Pella is not mentioned in the Bible, but it was an important city both before and after the Bible was written. The earliest mention of the city is in Egyp. Execration Texts of the 19th cent. b.c. under the name Pihilum. The name occurs in the Amarna Letters of the 15th cent. b.c. and in the records of other Egypt. pharaohs from the 15th to the 13th centuries b.c. Pihilum was not unoccupied during OT times, for Iron II artifacts were brought to light in the soundings in 1958 of the American Schools of Oriental Research.

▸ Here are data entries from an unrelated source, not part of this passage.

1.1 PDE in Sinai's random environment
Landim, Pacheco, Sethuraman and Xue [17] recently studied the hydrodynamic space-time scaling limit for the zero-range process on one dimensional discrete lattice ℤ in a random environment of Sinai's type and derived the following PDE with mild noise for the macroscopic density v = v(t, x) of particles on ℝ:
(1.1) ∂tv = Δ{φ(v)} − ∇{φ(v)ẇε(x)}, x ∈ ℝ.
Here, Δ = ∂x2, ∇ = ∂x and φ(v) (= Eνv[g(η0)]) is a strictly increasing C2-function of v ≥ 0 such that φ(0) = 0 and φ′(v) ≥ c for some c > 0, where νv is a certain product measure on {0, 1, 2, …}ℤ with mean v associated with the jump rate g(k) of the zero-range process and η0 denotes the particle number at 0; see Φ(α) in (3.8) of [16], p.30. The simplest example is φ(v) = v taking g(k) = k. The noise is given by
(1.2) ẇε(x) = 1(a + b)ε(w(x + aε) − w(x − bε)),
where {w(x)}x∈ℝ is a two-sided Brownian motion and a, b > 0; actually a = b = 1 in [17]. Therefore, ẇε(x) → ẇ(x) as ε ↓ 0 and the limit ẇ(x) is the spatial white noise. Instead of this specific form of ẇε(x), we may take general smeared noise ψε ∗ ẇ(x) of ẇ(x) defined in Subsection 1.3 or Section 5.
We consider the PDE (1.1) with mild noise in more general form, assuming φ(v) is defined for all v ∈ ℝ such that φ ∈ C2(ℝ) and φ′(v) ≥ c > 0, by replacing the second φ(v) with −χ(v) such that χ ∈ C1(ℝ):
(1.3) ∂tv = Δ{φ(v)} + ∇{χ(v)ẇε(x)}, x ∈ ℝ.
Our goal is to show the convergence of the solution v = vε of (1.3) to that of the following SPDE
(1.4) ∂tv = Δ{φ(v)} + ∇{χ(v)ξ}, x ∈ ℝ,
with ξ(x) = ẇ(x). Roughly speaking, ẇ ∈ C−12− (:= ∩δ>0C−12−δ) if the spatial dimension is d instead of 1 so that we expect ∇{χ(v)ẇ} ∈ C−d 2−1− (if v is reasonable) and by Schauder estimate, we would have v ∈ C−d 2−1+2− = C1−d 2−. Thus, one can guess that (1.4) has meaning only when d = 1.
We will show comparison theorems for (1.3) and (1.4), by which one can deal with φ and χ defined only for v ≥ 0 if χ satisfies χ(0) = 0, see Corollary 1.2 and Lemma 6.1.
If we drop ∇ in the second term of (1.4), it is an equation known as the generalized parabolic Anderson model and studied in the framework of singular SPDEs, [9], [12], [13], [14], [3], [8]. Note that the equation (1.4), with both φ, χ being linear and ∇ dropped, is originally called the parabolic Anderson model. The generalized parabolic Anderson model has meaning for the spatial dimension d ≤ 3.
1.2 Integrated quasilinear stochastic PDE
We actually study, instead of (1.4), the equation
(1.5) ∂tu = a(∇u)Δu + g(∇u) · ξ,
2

The city of Pella is located on the Wadi Jurm E of the Jordan River c. eight m. SE of Bethshan. When Alexander the Great conquered the Holy Land about 332 b.c., Gr. colonists resettled the uninhabited site. The name Pahel, as it was then called, reminded them of the birthplace of Alexander and the capital of Macedonia, so they gave it the Gr. name of Pella. For a time it was named Berenice after a Ptolemaic queen. The Ptolemies, the Seleucids, and the Macabees controlled it, but finally it became part of the Rom. empire under Pompey (Jos. Antiq. XIII. xv. 4; XIV. iv. 4).

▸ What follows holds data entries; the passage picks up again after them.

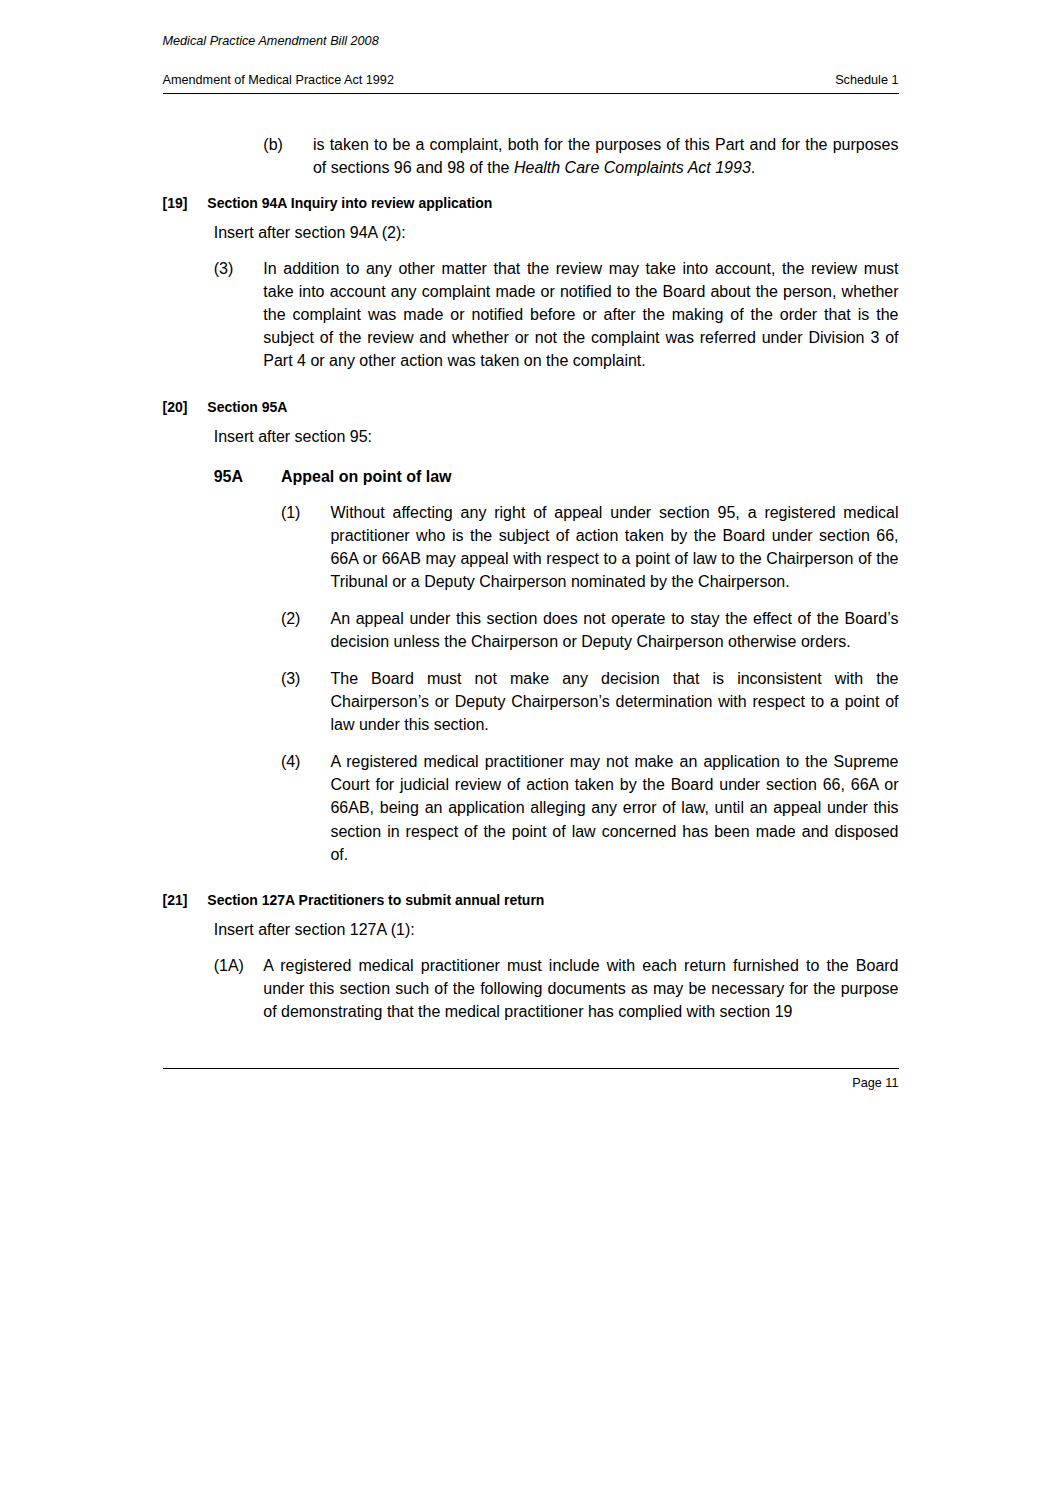Medical Practice Amendment Bill 2008
Amendment of Medical Practice Act 1992 Schedule 1
(b) is taken to be a complaint, both for the purposes of this Part and for the purposes of sections 96 and 98 of the Health Care Complaints Act 1993.
[19] Section 94A Inquiry into review application
Insert after section 94A (2):
(3) In addition to any other matter that the review may take into account, the review must take into account any complaint made or notified to the Board about the person, whether the complaint was made or notified before or after the making of the order that is the subject of the review and whether or not the complaint was referred under Division 3 of Part 4 or any other action was taken on the complaint.
[20] Section 95A
Insert after section 95:
95A Appeal on point of law
(1) Without affecting any right of appeal under section 95, a registered medical practitioner who is the subject of action taken by the Board under section 66, 66A or 66AB may appeal with respect to a point of law to the Chairperson of the Tribunal or a Deputy Chairperson nominated by the Chairperson.
(2) An appeal under this section does not operate to stay the effect of the Board’s decision unless the Chairperson or Deputy Chairperson otherwise orders.
(3) The Board must not make any decision that is inconsistent with the Chairperson’s or Deputy Chairperson’s determination with respect to a point of law under this section.
(4) A registered medical practitioner may not make an application to the Supreme Court for judicial review of action taken by the Board under section 66, 66A or 66AB, being an application alleging any error of law, until an appeal under this section in respect of the point of law concerned has been made and disposed of.
[21] Section 127A Practitioners to submit annual return
Insert after section 127A (1):
(1A) A registered medical practitioner must include with each return furnished to the Board under this section such of the following documents as may be necessary for the purpose of demonstrating that the medical practitioner has complied with section 19
Page 11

The city earned a name in church history in a.d. 66 when Pella became a refuge for Christians who were fleeing Jerusalem because the Rom. army was coming to quiet a Jewish revolution. Pella continued as a strong Christian city after that and hosted many monasteries throughout the prosperous Byzantine period. The Persians invaded it in the 7th cent., and later the Muslims. From then on, it slowly declined and finally died. In the 19th cent., it came to life again, and today it has a population of about 300. The modern name is Tabaqat Fahil, which obviously is an evolution of the earlier name Pihilum or Pahel. In 1967 the College of Wooster in Ohio began excavating the site.